« L'Entreprise des Postes et Télécommunications, entité disposant sans contestation d'une position de force sur le marché des communications téléphoniques nationales, réduit ses prix finals à un niveau qui ne lui permettrait pas de survivre à long terme, mais dont le but est simplement d'éliminer tout concurrent ou de prévenir toute entrée sur le marché. » La citation pourrait sortir tout droit d'une plaidoirie d'un concurrent des P[&]T. Or, et c'est plutôt désagréable pour l'entreprise publique, c'est l'Institut luxembourgeois de régulation (ILR) qui parle, le gendarme du marché des télécommunications.

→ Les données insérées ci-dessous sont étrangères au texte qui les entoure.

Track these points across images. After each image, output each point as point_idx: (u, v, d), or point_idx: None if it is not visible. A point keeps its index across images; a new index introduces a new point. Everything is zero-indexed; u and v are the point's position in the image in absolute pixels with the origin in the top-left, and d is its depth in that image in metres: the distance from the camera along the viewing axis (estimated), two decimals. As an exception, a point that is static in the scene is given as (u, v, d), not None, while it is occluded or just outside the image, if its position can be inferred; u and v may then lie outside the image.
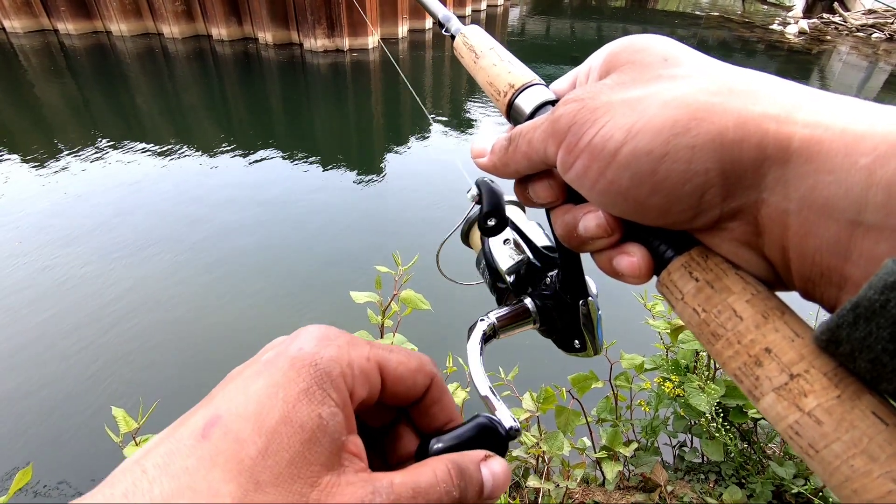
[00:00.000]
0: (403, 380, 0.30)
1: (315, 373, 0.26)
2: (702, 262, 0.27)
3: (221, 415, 0.25)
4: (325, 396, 0.25)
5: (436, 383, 0.32)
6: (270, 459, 0.23)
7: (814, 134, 0.23)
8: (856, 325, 0.20)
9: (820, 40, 14.61)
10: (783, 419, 0.22)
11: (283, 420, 0.24)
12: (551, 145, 0.30)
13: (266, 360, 0.27)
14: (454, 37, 0.46)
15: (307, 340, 0.27)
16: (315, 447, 0.24)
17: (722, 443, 1.40)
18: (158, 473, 0.23)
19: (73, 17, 11.96)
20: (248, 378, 0.26)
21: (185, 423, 0.25)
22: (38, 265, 4.36)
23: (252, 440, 0.24)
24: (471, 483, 0.28)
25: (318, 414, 0.25)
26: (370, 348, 0.29)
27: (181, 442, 0.24)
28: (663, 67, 0.28)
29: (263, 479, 0.23)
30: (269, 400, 0.25)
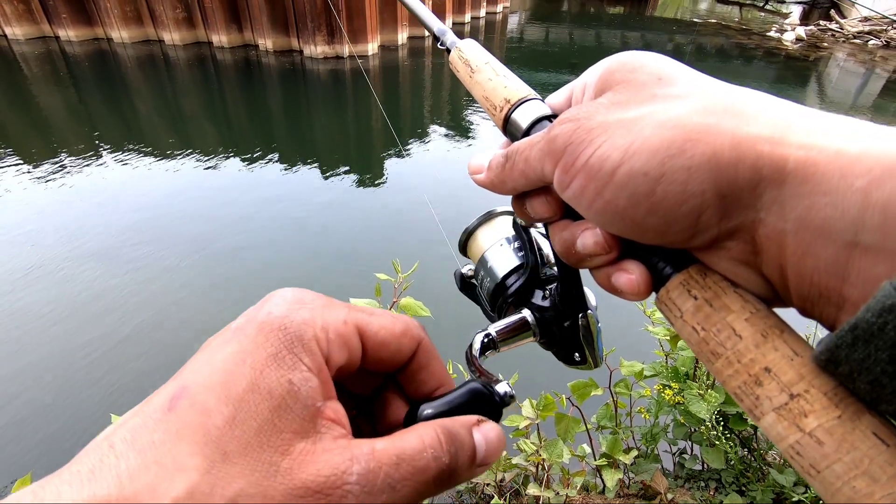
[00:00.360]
0: (387, 344, 0.29)
1: (284, 337, 0.25)
2: (700, 279, 0.27)
3: (188, 386, 0.24)
4: (296, 361, 0.25)
5: (423, 348, 0.31)
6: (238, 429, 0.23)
7: (808, 155, 0.23)
8: (854, 347, 0.20)
9: (817, 47, 14.70)
10: (784, 439, 0.22)
11: (251, 387, 0.23)
12: (548, 164, 0.30)
13: (235, 327, 0.26)
14: (450, 50, 0.46)
15: (277, 304, 0.26)
16: (286, 414, 0.23)
17: (722, 450, 1.39)
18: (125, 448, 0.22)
19: (74, 23, 12.02)
20: (215, 347, 0.25)
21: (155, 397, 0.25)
22: (38, 271, 4.36)
23: (218, 410, 0.23)
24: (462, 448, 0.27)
25: (289, 380, 0.24)
26: (348, 311, 0.28)
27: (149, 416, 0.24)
28: (658, 87, 0.28)
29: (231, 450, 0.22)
30: (236, 367, 0.24)
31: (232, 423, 0.23)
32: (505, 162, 0.34)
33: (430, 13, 0.52)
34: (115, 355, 3.50)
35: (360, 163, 7.14)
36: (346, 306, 0.29)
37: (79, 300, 4.04)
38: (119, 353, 3.52)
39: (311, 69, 11.17)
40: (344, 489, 0.23)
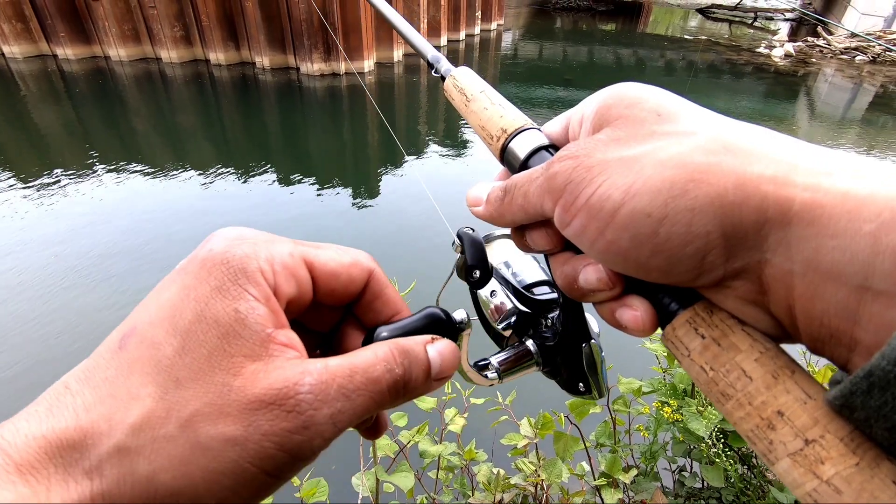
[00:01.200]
0: (337, 275, 0.30)
1: (227, 270, 0.26)
2: (707, 317, 0.26)
3: (136, 325, 0.25)
4: (241, 291, 0.25)
5: (375, 277, 0.32)
6: (188, 357, 0.24)
7: (815, 197, 0.22)
8: (870, 394, 0.20)
9: (805, 62, 14.98)
10: (801, 486, 0.22)
11: (197, 318, 0.24)
12: (548, 201, 0.30)
13: (178, 267, 0.27)
14: (444, 78, 0.45)
15: (218, 241, 0.27)
16: (235, 340, 0.24)
17: (722, 468, 1.38)
18: (80, 387, 0.24)
19: (72, 42, 12.11)
20: (160, 288, 0.27)
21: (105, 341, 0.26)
22: (37, 288, 4.32)
23: (167, 342, 0.24)
24: (416, 361, 0.28)
25: (234, 308, 0.25)
26: (293, 245, 0.29)
27: (100, 356, 0.25)
28: (657, 123, 0.28)
29: (183, 376, 0.23)
30: (180, 302, 0.25)
31: (181, 352, 0.24)
32: (504, 196, 0.34)
33: (424, 40, 0.52)
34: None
35: (357, 179, 7.17)
36: (292, 241, 0.29)
37: (69, 318, 4.00)
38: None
39: (308, 86, 11.27)
40: (297, 398, 0.24)
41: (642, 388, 1.46)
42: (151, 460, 0.22)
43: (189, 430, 0.23)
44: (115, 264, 4.69)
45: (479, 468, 1.50)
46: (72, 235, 5.17)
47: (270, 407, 0.23)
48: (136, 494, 0.22)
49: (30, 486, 0.21)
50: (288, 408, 0.23)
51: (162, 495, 0.22)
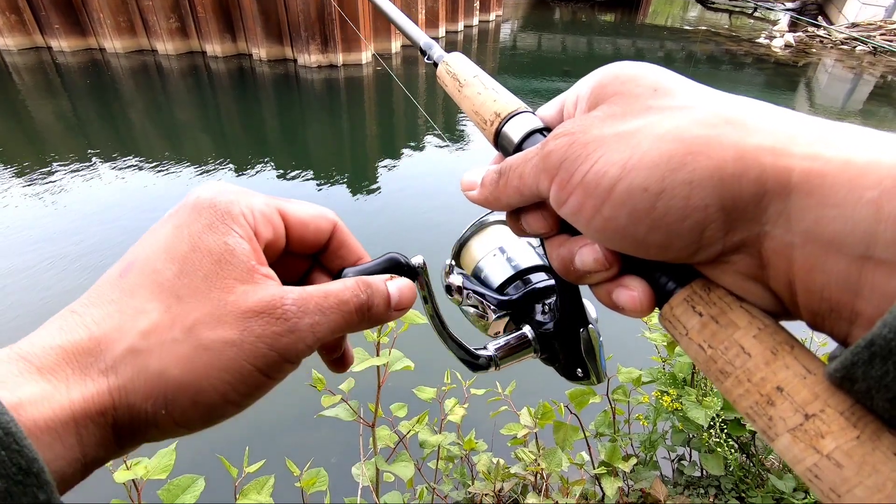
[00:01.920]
0: (305, 224, 0.34)
1: (215, 211, 0.30)
2: (705, 295, 0.26)
3: (135, 258, 0.29)
4: (228, 229, 0.29)
5: (339, 228, 0.36)
6: (186, 278, 0.27)
7: (814, 166, 0.22)
8: (871, 364, 0.20)
9: (806, 53, 14.90)
10: (801, 462, 0.22)
11: (192, 248, 0.28)
12: (543, 181, 0.30)
13: (169, 213, 0.31)
14: (437, 64, 0.45)
15: (204, 190, 0.31)
16: (226, 266, 0.28)
17: (721, 456, 1.39)
18: (86, 309, 0.27)
19: (67, 34, 12.00)
20: (154, 229, 0.30)
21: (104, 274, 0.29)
22: (32, 283, 4.31)
23: (166, 267, 0.28)
24: (377, 292, 0.33)
25: (224, 241, 0.29)
26: (268, 197, 0.33)
27: (101, 286, 0.28)
28: (653, 98, 0.28)
29: (183, 293, 0.27)
30: (175, 236, 0.29)
31: (180, 274, 0.28)
32: (498, 178, 0.33)
33: (416, 27, 0.51)
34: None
35: (355, 171, 7.15)
36: (267, 195, 0.34)
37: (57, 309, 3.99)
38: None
39: (305, 78, 11.20)
40: (283, 308, 0.28)
41: (642, 377, 1.46)
42: (161, 358, 0.26)
43: (192, 335, 0.26)
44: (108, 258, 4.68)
45: (479, 458, 1.51)
46: (66, 228, 5.15)
47: (261, 315, 0.28)
48: (149, 388, 0.26)
49: (50, 384, 0.24)
50: (276, 315, 0.28)
51: (171, 388, 0.26)
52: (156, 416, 0.26)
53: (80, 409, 0.24)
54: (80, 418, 0.24)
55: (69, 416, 0.24)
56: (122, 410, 0.25)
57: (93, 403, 0.25)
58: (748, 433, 1.45)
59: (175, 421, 0.27)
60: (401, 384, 1.38)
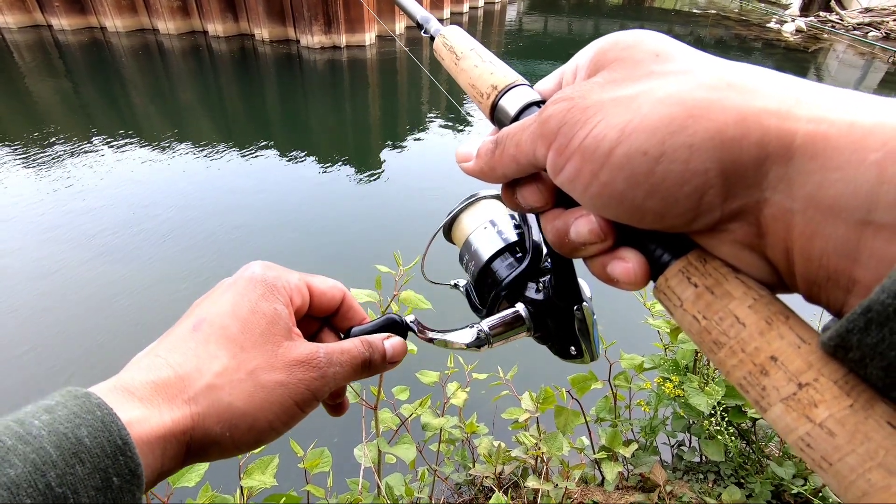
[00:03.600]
0: (324, 293, 0.43)
1: (266, 285, 0.39)
2: (700, 266, 0.26)
3: (206, 316, 0.37)
4: (276, 298, 0.38)
5: (347, 297, 0.46)
6: (248, 333, 0.36)
7: (818, 129, 0.21)
8: (867, 331, 0.19)
9: (816, 38, 14.65)
10: (793, 431, 0.21)
11: (252, 311, 0.37)
12: (541, 147, 0.29)
13: (227, 283, 0.39)
14: (433, 38, 0.44)
15: (255, 268, 0.40)
16: (276, 326, 0.37)
17: (722, 443, 1.40)
18: (168, 353, 0.34)
19: (68, 12, 11.85)
20: (217, 295, 0.39)
21: (177, 328, 0.37)
22: (34, 264, 4.33)
23: (233, 324, 0.36)
24: (376, 349, 0.42)
25: (274, 308, 0.38)
26: (299, 274, 0.43)
27: (178, 336, 0.36)
28: (655, 63, 0.27)
29: (245, 345, 0.35)
30: (239, 301, 0.37)
31: (243, 331, 0.36)
32: (494, 148, 0.33)
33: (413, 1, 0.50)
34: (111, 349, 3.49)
35: (358, 153, 7.10)
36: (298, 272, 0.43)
37: (69, 288, 4.02)
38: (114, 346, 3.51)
39: (308, 59, 11.07)
40: (318, 359, 0.37)
41: (644, 363, 1.46)
42: (230, 393, 0.34)
43: (253, 376, 0.34)
44: (108, 239, 4.68)
45: (480, 441, 1.52)
46: (66, 209, 5.15)
47: (303, 364, 0.36)
48: (220, 415, 0.33)
49: (148, 410, 0.31)
50: (313, 364, 0.37)
51: (236, 417, 0.33)
52: (221, 438, 0.33)
53: (169, 429, 0.31)
54: (167, 436, 0.31)
55: (161, 435, 0.30)
56: (199, 432, 0.32)
57: (178, 425, 0.31)
58: (749, 420, 1.45)
59: (234, 443, 0.34)
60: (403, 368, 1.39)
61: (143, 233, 4.80)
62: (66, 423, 0.27)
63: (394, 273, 1.09)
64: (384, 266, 1.11)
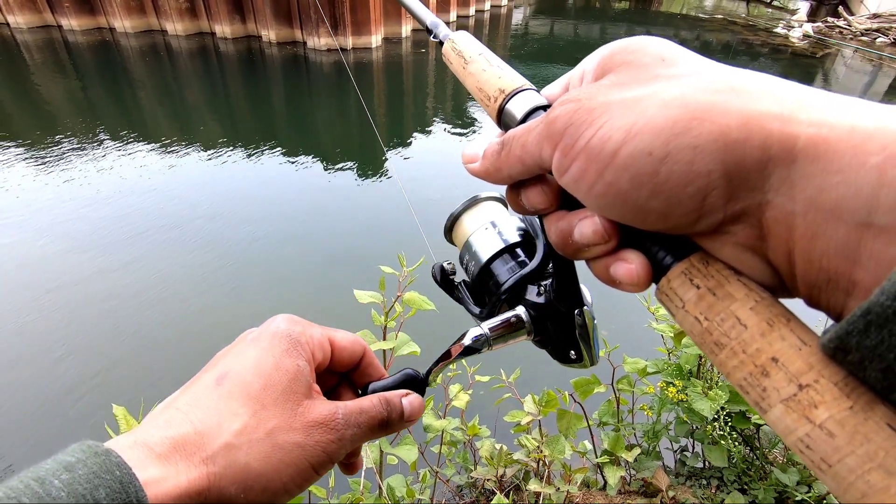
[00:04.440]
0: (345, 348, 0.43)
1: (290, 340, 0.38)
2: (702, 268, 0.26)
3: (229, 369, 0.36)
4: (299, 354, 0.38)
5: (367, 352, 0.45)
6: (269, 391, 0.35)
7: (820, 133, 0.22)
8: (867, 333, 0.19)
9: (824, 44, 14.58)
10: (793, 432, 0.21)
11: (275, 367, 0.36)
12: (547, 148, 0.29)
13: (252, 337, 0.39)
14: (443, 43, 0.45)
15: (280, 322, 0.40)
16: (297, 384, 0.36)
17: (725, 448, 1.39)
18: (190, 408, 0.34)
19: (77, 13, 11.96)
20: (242, 347, 0.38)
21: (199, 381, 0.36)
22: (40, 263, 4.36)
23: (255, 380, 0.35)
24: (395, 408, 0.41)
25: (297, 364, 0.37)
26: (322, 328, 0.42)
27: (201, 389, 0.35)
28: (661, 67, 0.27)
29: (267, 403, 0.35)
30: (263, 356, 0.37)
31: (265, 388, 0.35)
32: (500, 149, 0.33)
33: (423, 6, 0.51)
34: (113, 347, 3.51)
35: (363, 155, 7.12)
36: (321, 326, 0.43)
37: (76, 288, 4.04)
38: (116, 345, 3.52)
39: (315, 61, 11.12)
40: (336, 420, 0.37)
41: (647, 368, 1.45)
42: (248, 454, 0.33)
43: (272, 437, 0.34)
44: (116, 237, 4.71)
45: (482, 443, 1.52)
46: (74, 207, 5.18)
47: (321, 426, 0.36)
48: (236, 476, 0.32)
49: (166, 468, 0.31)
50: (331, 426, 0.36)
51: (252, 477, 0.33)
52: (235, 499, 0.33)
53: (185, 490, 0.31)
54: (183, 497, 0.31)
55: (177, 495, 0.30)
56: (213, 492, 0.32)
57: (194, 486, 0.31)
58: (752, 426, 1.44)
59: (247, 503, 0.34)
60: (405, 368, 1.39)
61: (146, 232, 4.83)
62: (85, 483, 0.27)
63: (398, 274, 1.09)
64: (388, 267, 1.11)
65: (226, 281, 4.24)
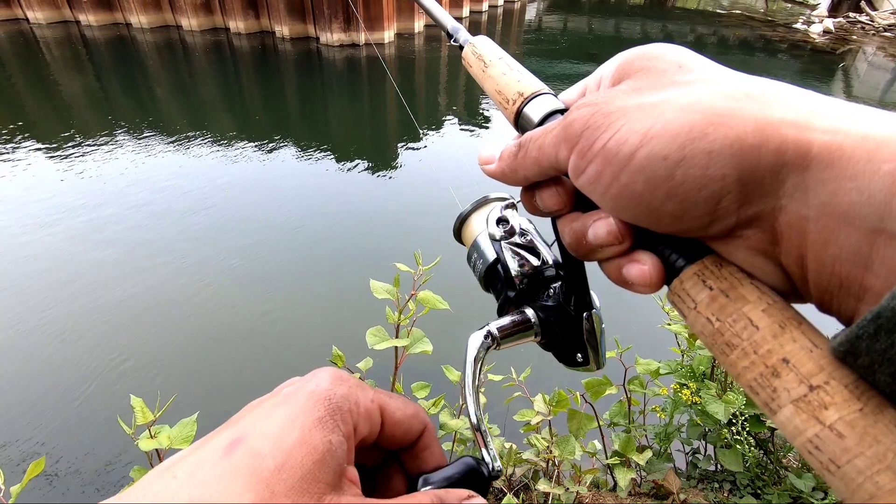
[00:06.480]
0: (401, 423, 0.34)
1: (329, 405, 0.29)
2: (716, 270, 0.26)
3: (246, 435, 0.28)
4: (336, 426, 0.29)
5: (428, 430, 0.35)
6: (286, 474, 0.27)
7: (834, 140, 0.22)
8: (876, 337, 0.20)
9: (845, 40, 14.27)
10: (802, 433, 0.21)
11: (300, 442, 0.28)
12: (563, 150, 0.30)
13: (286, 392, 0.31)
14: (462, 47, 0.46)
15: (323, 379, 0.31)
16: (324, 468, 0.28)
17: (739, 452, 1.37)
18: (187, 480, 0.26)
19: (95, 8, 12.13)
20: (270, 406, 0.30)
21: (212, 440, 0.29)
22: (58, 255, 4.44)
23: (271, 455, 0.27)
24: None
25: (329, 440, 0.28)
26: (374, 392, 0.33)
27: (208, 456, 0.28)
28: (678, 73, 0.28)
29: (278, 490, 0.26)
30: (289, 424, 0.28)
31: (281, 468, 0.27)
32: (517, 151, 0.33)
33: (444, 11, 0.52)
34: (131, 340, 3.56)
35: (377, 151, 7.14)
36: (373, 388, 0.33)
37: (89, 279, 4.11)
38: (133, 338, 3.58)
39: (327, 56, 11.16)
40: None
41: (660, 369, 1.44)
42: None
43: None
44: (130, 232, 4.78)
45: (492, 442, 1.51)
46: (87, 200, 5.26)
47: None
48: None
49: None
50: None
51: None
52: None
53: None
54: None
55: None
56: None
57: None
58: (767, 430, 1.43)
59: None
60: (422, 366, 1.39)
61: (157, 224, 4.89)
62: None
63: (413, 272, 1.09)
64: (403, 265, 1.11)
65: (235, 276, 4.28)
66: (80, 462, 2.73)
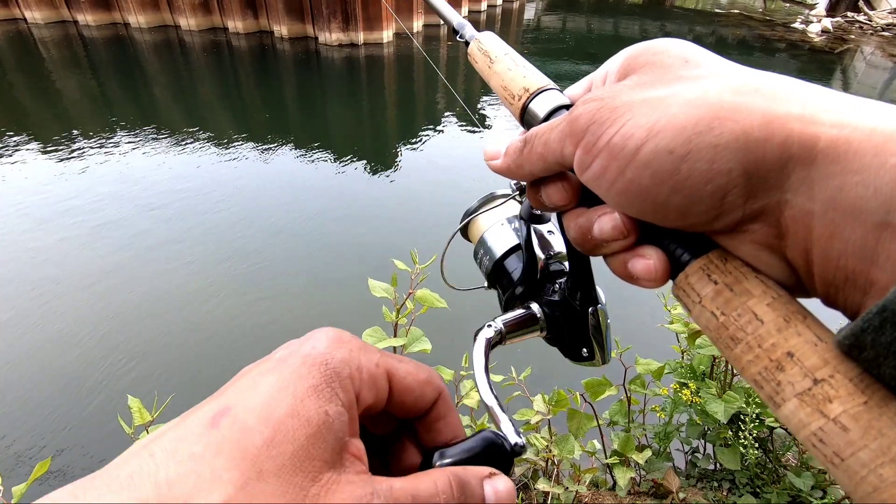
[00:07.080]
0: (411, 390, 0.30)
1: (325, 371, 0.26)
2: (721, 264, 0.26)
3: (231, 406, 0.25)
4: (334, 395, 0.26)
5: (443, 398, 0.32)
6: (275, 450, 0.23)
7: (841, 134, 0.22)
8: (882, 330, 0.20)
9: (843, 39, 14.30)
10: (806, 426, 0.21)
11: (291, 413, 0.24)
12: (569, 145, 0.29)
13: (279, 357, 0.27)
14: (468, 43, 0.46)
15: (320, 341, 0.28)
16: (319, 442, 0.24)
17: (738, 451, 1.37)
18: (165, 458, 0.23)
19: (93, 8, 12.10)
20: (259, 374, 0.27)
21: (196, 413, 0.26)
22: (56, 257, 4.43)
23: (258, 430, 0.24)
24: (472, 498, 0.28)
25: (325, 411, 0.25)
26: (380, 355, 0.29)
27: (190, 429, 0.24)
28: (684, 68, 0.28)
29: (266, 469, 0.23)
30: (278, 393, 0.25)
31: (270, 444, 0.24)
32: (523, 146, 0.33)
33: (450, 7, 0.52)
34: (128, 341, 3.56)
35: (375, 149, 7.14)
36: (379, 351, 0.30)
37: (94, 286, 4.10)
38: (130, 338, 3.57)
39: (326, 56, 11.15)
40: None
41: (661, 369, 1.44)
42: None
43: None
44: (128, 232, 4.77)
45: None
46: (86, 201, 5.25)
47: None
48: None
49: None
50: None
51: None
52: None
53: None
54: None
55: None
56: None
57: None
58: (766, 429, 1.42)
59: None
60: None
61: (157, 224, 4.88)
62: None
63: (410, 270, 1.09)
64: (401, 262, 1.11)
65: (234, 276, 4.27)
66: (80, 462, 2.73)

Doté depuis un an du pouvoir de trancher d'autorité des litiges entre opérateurs, l'ILR en a fait pour la première fois usage au courant des dernières semaines. Vendredi dernier, pour sa deuxième invocation du nouvel article 27 de la loi sur les télécommunications, le régulateur a frappé fort. Parlant d'« abus de position dominante » et de « prix prédatoires », l'Institut admet la plainte de Tele2 que les prix en gros facturés par les P[&]T pour l'utilisation de leur réseau par leurs concurrents sont trop élevés. L'ILR oblige donc l'opérateur historique à réduire ses tarifs d'interconnexion de pas moins de 20 pour cent. Cette décision profite à Tele2 mais aussi à tous les autres opérateurs utilisant les infrastructures des P[&]T. Elle est toutefois susceptible de faire l'objet d'un appel devant les juridictions administratives.
Le débat autour des prix pratiqués par les P[&]T à la destination de leurs concurrents n'est pas nouveau. Les règles européennes de libéralisation prévoient qu'un opérateur de télécommunication dominant dans un marché en pratique les anciens monopoles doit permettre à ses nouveaux concurrents l'utilisation de ses infrastructures. Une rémunération est certes prévue, mais elle doit être « orientée aux coûts ».
Une première décision de l'ILR cette année avait déjà fait beaucoup de bruit. Le régulateur a rejeté la Reference Interconnect Offer (RIO) des P[&]T. Les chiffres présentés par l'entreprise publique ne permettraient pas de vérifier s'il y a effectivement une « orientation aux coûts ». Jusqu'à ce jour aucune RIO n'a été approuvée par l'ILR pour l'année 2002.
La nouvelle affaire traite en fait du même sujet, mais prend un autre angle. Dans sa « demande de procédure de conciliation », Tele2 calcule qu'entre les tarifs en gros des P[&]T et les prix facturés par les mêmes P[&]T au consommateur final, aucun opérateur alternatif ne peut entrer en réelle concurrence avec l'entreprise publique. Tele2 aurait besoin d'une marge brute de 45 pour cent pour couvrir ses coûts. Or, à cause des tarifs des P[&]T, elle ne dépasserait pas les 21 pour cent.
L'ILR vient à des conclusions similaires, même si le régulateur estime la marge effective de Tele2 plutôt à 25 pour cent. L'Institut constate que les prix en gros des P[&]T peuvent être considérés comme élevés, alors que ses tarifs au consommateur final sont « parmi les plus agressifs en Europe ». L'ILR conclut que « le prix du client final est indûment tenu à un niveau déraisonnablement et irrationnellement bas par rapport au prix d'interconnexion élevé ».
La conséquence que le régulateur en tire est d'abaisser les tarifs d'interconnexion des P[&]T. Les reproches de prix « dumping » au niveau du client final persistent toutefois. Ne seraient-ce pas plutôt ces tarifs là qui seraient trop bas? Pour la marge de Tele2, cette conclusion reviendrait au même. Pour le consommateur cependant, elle signifierait que le prix des communications locales pourrait partir à la hausse.